§ 課題
以下のデータのうち、「Answer」という語を含む行をすべて拾い出してください。

§ 提供データ

○ ○ ○ ○

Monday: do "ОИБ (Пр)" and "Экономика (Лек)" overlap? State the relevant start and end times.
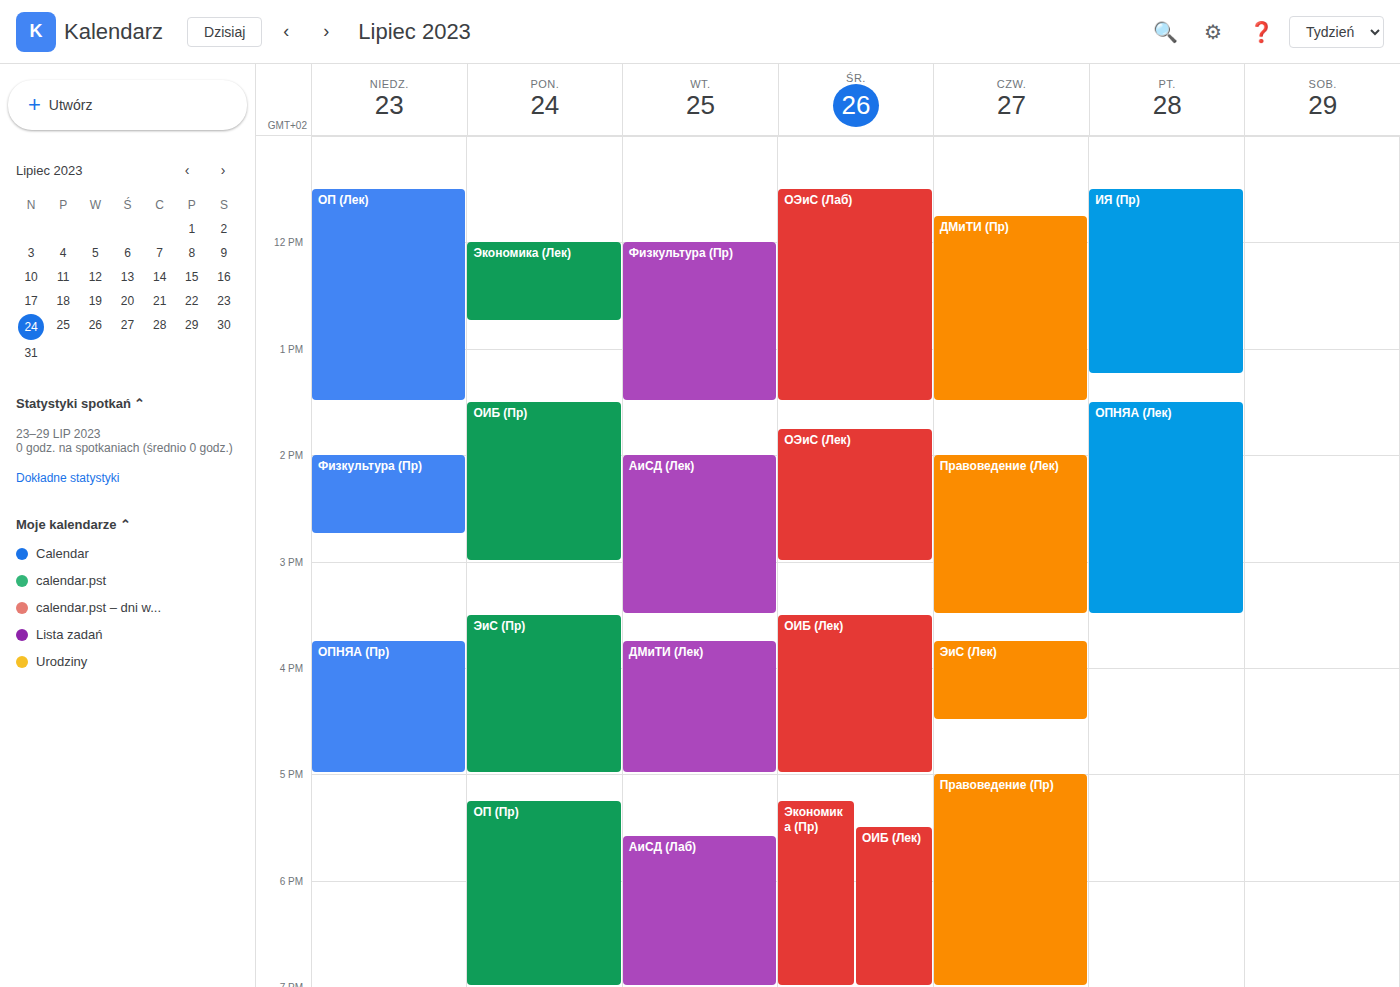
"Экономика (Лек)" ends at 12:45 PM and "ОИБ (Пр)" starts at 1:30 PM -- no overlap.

○ ○ ○ ○

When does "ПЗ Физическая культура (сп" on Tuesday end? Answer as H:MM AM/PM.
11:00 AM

○ ○ ○ ○

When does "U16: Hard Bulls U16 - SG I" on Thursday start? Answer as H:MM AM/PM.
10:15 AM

○ ○ ○ ○

§ 解答
When does "ПЗ Физическая культура (сп" on Tuesday end? Answer as H:MM AM/PM.
When does "U16: Hard Bulls U16 - SG I" on Thursday start? Answer as H:MM AM/PM.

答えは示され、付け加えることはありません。